• **What the task asks**:
Drop the pictures and restate the rest of the listing word for word.
*** Record extracts Section Begins ***
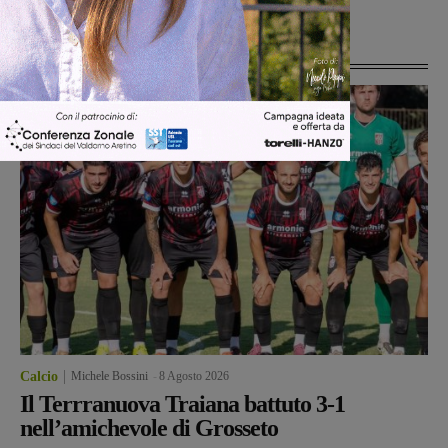
Ultime Notizie
Calcio
Michele Bossini
-
8 Agosto 2026
Il Terrranuova Traiana battuto 3-1
nell’amichevole di Grosseto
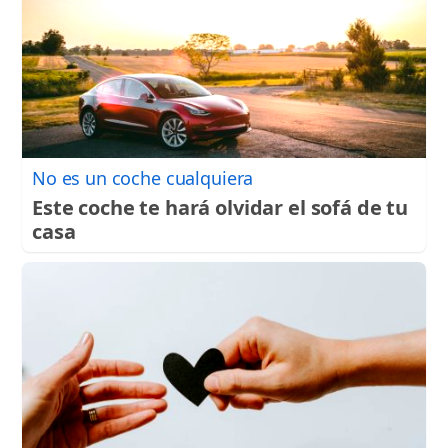
No es un coche cualquiera
Este coche te hará olvidar el sofá de tu
casa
*** Record extracts Section Ends ***
• **Task answer**:
Ultime Notizie
Calcio
Michele Bossini
-
8 Agosto 2026
Il Terrranuova Traiana battuto 3-1
nell’amichevole di Grosseto
No es un coche cualquiera
Este coche te hará olvidar el sofá de tu
casa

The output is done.